## The problem
Please continue the passage about the Big Horn Basin wells, picking up right after its final sentence.

## Extracted text
────────────────────

Big Horn Basin and Other
Our wells within the Big Horn Basin in northern Wyoming and other areas within the Rocky Mountain region represented 8% of our PV-10 in the Rocky Mountain Region as of December 31, 2006 and 8% of our average daily Rocky Mountain Region equivalent production for the three months ended December 31, 2006. During the three months ended December 31, 2006, we produced an average of 1,277 net Bbls of oil and 2,638 net Mcf of natural gas per day from our wells in the Big Horn Basin and other areas within the Rocky Mountain region. Our principal property in the Big Horn Basin, the Worland field, produces primarily from the Phosphoria formation. We have 41 additional proved undeveloped drilling locations in the Worland field. During 2007, we plan to invest approximately $2 million in the drilling of 4 wells in this region.

────────────────────

## Stored data
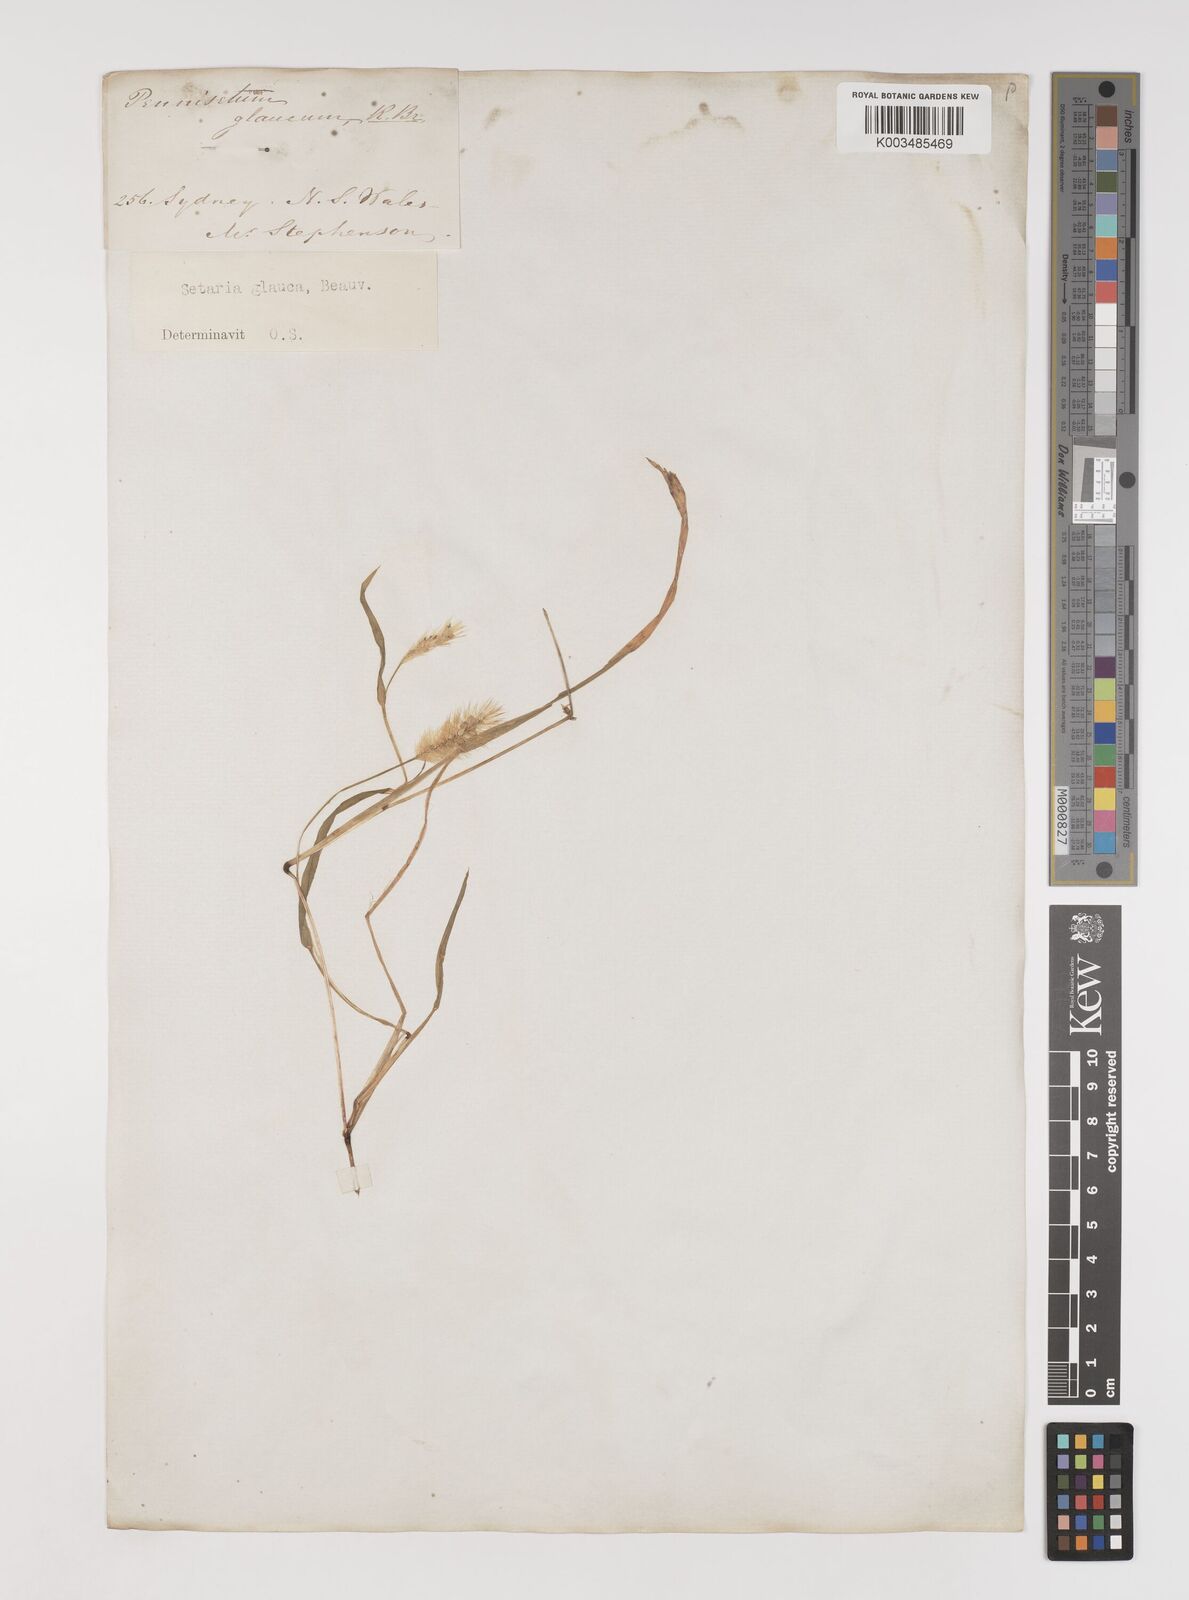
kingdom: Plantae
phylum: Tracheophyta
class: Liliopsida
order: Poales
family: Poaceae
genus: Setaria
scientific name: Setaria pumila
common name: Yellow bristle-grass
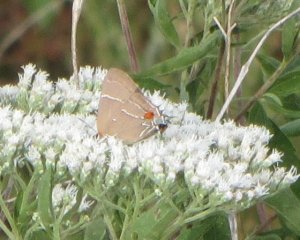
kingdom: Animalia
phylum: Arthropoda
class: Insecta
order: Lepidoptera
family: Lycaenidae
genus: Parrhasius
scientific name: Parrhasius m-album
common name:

────────────────────

## Answer to the problem
Lewis Shale Project
As of December 31, 2006, we owned approximately 123,000 gross (31,000 net) undeveloped acres in the Washakie Basin in Carbon and Sweetwater Counties, Wyoming. Our objective is the Lewis Shale, a shale formation up to 1,500 feet thick with thin interbedded and discontinuous siltstones and sandstones. Underlying our acreage, the Lewis Shale is over-pressured, fractured and gas charged with the potential to develop into an economic unconventional gas resource play. Previous drilling in the area has encountered gas from the thick,fractured shale, but only the thin, isolated sands within the shale have been produced. As of October 2006, the Triton field, located in the center of our acreage block, has produced a total of 6.7 Bcf of natural gas from 5 wells with up to 40 feet of perforations in thin sands within the Lewis Shale. We plan to produce the entire Lewis Shale sequence with the expectation that ultimate recoveries per well will be greater than previous results.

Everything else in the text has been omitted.